**Brief 1:**
What features of today's computer networks does the electrical grid post below name as making them more robust than the early mainframe setup? List them all.
**Brief 2:**
In the electrical grid post below, how long did the August 2003 New York City blackout last?
**Brief 3:**
Carry on the post on the electrical grid below from the point where it stops.

**Text:**
******************************
There's been a whole lot of talk recently, partly because of the "stimulus" bill, about the need to upgrade our electrical generating and distribution system. From personal experience, I know just how poorly our system is able to cope with the strain - back in August of 2003, New York City (where I was working at the time) experienced a two day blackout which left the entire metro area pretty much at standstill. My father-in-law ended up walking from his midtown office almost to the Bronx before a passing motorist took pity on him and gave him a lift up to Westchester. All of this in the midst of the summer heat, which almost certainly contributed to the breakdown in the first place (too much AC, too little electricity).
From what I've seen of the proposals on how to fix this situation, it looks far too much like "more of the same." Big powerplants, long transmission lines. My feeling is that we should get away from the huge, multi-megawatt plants, located in remote areas, because these then become a single point of failure system. Have one plant drop offline, and the system tries to redistribute power from elsewhere - but because we already have so few plants online, the strain causes some of them to go offline as well. And transformers and lines that are already working at max capacity are suddenly called on to work at 150% or 200% - and fail.
As an engineer, and a computer geek, I think we should take a page from network design, and create a fault-tolerant system. If you think about the early days of computing, we had mainframe computers with multiple dumb terminals connected to them, much like our electric grid is today - single powerplant, multiple users. Today's networks are much more robust - multiple servers, each with redundant backups, users with desktop computers rather than dumb terminals, shared directory structures and the ability to reconfigure the topology on the fly (today's networks don't crash if you plug a new computer in unexpectedly - dynamic addressing ensures that every computer maintains its own identity).
******************************
**Dataset excerpts:**
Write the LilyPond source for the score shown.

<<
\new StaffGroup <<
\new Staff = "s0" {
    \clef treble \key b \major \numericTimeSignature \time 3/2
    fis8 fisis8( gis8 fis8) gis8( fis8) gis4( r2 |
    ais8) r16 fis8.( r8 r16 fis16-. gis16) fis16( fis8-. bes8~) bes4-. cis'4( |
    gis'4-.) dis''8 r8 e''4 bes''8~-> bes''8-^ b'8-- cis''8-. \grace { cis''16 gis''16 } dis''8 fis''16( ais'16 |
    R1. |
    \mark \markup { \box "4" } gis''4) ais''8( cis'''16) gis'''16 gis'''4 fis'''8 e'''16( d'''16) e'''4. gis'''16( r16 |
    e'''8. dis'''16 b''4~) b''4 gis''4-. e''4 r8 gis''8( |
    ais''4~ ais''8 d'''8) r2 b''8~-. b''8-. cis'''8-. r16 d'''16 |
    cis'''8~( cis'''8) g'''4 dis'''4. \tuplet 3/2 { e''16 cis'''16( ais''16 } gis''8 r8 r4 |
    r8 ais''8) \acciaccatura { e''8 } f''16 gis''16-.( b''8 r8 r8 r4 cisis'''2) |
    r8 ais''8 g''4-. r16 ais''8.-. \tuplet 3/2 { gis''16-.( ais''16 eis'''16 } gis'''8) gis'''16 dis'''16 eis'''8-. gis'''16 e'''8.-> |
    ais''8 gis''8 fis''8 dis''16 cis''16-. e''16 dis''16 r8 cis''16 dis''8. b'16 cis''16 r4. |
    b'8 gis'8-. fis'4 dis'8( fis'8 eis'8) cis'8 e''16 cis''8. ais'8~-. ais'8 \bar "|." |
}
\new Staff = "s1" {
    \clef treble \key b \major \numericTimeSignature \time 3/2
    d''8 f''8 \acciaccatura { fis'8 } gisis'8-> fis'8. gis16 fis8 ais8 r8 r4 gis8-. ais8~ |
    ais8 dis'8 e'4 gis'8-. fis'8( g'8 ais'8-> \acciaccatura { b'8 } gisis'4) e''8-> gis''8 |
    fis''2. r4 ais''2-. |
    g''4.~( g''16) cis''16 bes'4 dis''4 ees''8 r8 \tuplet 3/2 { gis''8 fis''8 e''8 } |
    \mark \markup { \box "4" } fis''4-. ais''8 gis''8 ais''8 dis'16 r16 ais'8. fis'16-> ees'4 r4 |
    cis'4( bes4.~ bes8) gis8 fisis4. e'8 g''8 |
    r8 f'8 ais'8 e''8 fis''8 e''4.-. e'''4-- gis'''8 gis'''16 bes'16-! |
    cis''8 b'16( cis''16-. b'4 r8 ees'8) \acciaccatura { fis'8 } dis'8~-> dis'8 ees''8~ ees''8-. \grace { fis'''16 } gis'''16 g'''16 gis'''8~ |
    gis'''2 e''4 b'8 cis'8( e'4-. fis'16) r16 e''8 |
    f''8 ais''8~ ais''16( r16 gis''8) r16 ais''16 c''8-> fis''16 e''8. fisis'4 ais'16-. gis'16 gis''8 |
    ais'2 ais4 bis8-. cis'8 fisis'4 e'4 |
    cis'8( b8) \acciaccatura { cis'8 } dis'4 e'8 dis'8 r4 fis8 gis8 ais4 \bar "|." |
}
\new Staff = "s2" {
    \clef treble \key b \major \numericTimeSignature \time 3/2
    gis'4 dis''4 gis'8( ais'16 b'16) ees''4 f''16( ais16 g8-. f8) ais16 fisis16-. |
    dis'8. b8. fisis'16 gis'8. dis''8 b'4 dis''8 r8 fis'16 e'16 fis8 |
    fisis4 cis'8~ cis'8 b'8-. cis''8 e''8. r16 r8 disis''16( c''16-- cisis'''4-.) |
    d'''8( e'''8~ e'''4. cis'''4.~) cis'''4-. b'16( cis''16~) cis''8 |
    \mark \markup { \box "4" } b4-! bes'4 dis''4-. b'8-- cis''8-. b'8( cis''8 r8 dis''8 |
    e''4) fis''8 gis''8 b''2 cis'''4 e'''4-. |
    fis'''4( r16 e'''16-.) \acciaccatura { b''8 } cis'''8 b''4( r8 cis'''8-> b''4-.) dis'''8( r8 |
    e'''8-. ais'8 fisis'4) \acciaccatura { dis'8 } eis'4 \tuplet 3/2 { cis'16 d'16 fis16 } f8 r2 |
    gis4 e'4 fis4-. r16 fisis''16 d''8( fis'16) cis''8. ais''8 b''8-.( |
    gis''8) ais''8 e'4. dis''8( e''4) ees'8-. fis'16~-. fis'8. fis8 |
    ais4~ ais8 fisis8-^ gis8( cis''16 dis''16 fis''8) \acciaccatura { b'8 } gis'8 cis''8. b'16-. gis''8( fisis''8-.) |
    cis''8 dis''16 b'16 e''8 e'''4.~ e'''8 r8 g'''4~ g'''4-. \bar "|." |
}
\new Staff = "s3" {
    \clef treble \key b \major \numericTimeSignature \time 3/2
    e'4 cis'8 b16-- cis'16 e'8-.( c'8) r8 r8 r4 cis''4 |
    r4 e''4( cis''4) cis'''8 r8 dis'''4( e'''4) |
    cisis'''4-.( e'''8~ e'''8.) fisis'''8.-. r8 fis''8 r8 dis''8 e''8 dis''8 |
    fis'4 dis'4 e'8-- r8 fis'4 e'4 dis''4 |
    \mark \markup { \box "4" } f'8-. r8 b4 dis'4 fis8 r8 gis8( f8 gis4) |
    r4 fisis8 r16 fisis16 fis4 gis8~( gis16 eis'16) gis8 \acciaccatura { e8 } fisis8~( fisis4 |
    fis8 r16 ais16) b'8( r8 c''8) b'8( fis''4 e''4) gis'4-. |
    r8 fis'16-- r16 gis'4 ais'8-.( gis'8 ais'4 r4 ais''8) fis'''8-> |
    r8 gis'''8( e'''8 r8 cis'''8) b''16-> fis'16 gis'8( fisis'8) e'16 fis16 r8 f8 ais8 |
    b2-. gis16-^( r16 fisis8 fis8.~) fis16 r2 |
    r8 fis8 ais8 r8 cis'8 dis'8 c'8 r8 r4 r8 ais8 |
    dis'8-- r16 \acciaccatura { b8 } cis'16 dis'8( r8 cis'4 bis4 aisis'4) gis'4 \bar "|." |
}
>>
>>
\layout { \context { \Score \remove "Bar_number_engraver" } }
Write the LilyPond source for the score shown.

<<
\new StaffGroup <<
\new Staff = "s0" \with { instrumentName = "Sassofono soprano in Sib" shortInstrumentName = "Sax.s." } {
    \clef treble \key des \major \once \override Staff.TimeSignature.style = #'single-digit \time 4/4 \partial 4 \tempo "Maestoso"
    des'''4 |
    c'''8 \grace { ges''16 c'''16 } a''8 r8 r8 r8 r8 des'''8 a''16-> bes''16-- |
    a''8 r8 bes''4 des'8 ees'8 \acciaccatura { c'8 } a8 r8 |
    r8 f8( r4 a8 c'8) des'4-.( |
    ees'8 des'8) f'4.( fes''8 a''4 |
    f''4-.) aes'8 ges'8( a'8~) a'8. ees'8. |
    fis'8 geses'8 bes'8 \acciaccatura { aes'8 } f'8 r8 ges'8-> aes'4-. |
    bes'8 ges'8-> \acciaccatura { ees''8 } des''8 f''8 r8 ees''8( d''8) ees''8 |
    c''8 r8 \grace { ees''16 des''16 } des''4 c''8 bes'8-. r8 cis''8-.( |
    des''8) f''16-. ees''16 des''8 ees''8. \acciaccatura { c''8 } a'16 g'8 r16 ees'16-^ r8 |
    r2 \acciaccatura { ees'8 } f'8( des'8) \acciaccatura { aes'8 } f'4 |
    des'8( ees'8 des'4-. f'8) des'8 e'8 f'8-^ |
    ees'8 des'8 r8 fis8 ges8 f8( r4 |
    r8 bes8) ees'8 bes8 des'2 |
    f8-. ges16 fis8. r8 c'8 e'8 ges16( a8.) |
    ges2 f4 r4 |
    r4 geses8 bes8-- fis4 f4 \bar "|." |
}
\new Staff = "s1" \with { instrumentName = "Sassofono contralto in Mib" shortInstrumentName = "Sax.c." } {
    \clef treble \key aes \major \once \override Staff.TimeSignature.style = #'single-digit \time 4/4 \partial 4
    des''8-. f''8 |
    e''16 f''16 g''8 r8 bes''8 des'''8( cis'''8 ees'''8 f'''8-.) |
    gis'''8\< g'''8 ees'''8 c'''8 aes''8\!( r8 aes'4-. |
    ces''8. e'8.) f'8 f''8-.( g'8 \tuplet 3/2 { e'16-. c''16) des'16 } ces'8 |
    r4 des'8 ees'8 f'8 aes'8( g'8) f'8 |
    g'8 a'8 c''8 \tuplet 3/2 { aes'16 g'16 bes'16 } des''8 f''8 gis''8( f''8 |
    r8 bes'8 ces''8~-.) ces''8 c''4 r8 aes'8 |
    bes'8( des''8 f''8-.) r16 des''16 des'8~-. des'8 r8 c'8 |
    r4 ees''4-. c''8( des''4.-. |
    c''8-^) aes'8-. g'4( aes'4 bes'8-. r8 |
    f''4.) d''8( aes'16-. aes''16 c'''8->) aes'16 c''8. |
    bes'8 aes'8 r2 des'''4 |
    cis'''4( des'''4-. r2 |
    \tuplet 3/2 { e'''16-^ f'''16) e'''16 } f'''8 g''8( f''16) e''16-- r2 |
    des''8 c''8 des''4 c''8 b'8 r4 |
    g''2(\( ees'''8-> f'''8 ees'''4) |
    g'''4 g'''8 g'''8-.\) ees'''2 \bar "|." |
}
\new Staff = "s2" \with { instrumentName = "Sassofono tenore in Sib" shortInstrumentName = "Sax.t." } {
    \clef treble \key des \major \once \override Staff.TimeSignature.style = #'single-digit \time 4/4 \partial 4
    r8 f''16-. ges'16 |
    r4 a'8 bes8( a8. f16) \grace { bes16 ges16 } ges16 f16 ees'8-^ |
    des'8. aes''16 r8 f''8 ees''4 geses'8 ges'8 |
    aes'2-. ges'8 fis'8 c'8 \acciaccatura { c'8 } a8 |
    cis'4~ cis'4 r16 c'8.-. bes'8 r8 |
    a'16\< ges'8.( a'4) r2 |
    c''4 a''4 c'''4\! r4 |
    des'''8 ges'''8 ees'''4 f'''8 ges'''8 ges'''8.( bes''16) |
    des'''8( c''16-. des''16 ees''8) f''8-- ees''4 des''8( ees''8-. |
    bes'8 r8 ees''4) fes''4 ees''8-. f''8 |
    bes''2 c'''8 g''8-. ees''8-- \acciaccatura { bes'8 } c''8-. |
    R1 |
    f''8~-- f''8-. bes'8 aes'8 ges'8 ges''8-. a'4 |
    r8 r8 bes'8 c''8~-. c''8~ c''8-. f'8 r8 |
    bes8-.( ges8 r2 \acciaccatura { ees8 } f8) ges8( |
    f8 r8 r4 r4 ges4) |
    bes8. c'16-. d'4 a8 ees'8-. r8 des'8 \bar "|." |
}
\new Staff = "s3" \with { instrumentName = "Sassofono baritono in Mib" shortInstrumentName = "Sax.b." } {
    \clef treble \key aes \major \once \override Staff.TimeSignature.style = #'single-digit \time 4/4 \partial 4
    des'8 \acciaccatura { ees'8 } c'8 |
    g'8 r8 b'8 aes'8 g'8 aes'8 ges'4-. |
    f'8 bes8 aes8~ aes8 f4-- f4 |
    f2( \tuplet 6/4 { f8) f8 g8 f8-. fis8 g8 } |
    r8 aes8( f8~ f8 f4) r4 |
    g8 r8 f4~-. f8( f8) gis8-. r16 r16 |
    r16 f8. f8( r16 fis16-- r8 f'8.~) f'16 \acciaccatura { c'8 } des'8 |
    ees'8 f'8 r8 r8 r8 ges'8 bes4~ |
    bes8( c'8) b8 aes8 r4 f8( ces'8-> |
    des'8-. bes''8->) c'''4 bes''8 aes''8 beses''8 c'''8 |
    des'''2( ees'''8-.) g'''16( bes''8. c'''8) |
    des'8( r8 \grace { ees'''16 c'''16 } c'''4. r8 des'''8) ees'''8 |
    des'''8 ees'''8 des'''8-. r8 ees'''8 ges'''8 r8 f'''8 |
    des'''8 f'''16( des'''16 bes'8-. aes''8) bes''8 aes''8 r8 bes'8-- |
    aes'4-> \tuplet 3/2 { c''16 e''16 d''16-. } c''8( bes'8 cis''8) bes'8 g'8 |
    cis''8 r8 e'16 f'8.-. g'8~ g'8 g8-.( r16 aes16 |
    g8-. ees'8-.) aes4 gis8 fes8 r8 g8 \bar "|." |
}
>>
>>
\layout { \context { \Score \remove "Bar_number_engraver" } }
******************************
**Response 1:**
- Multiple servers, each with redundant backups
- Users with desktop computers rather than dumb terminals
- Shared directory structures
- The ability to reconfigure the topology on the fly

**Response 2:**
Two days.

**Response 3:**
A new power grid would be very similar. Imagine small generating plants, perhaps something like
this, which would directly feed a small group of communities, but also be tied into a larger grid with other powerplants so that if one goes down, power can be intelligently diverted from several other sources to prevent a cascade failure. And if the powerplants were to use
this technology, you could go a full
century before you need to refuel!
Why nuclear? For starters, it doesn't need fossil fuels, which means no pollutants (important if we're going to be plunking these things down all over the country). It is easily packaged in a small footprint with the Hyperion design. And it requires very little in the way of maintenance.
Another option for a small reactor is soemthing like
this, which has the potential to be a relatively inexpensive alternative. Thorium being much more common than uranium, as well as less radioactive, means decreased cost and potentially much safer. The only real drawback to this is the limited track record of liquid flouride reactors.
Either way, until commercial fusion crosses the breakeven point, nuclear fission looks like our best hope for sustainable energy for some time to come.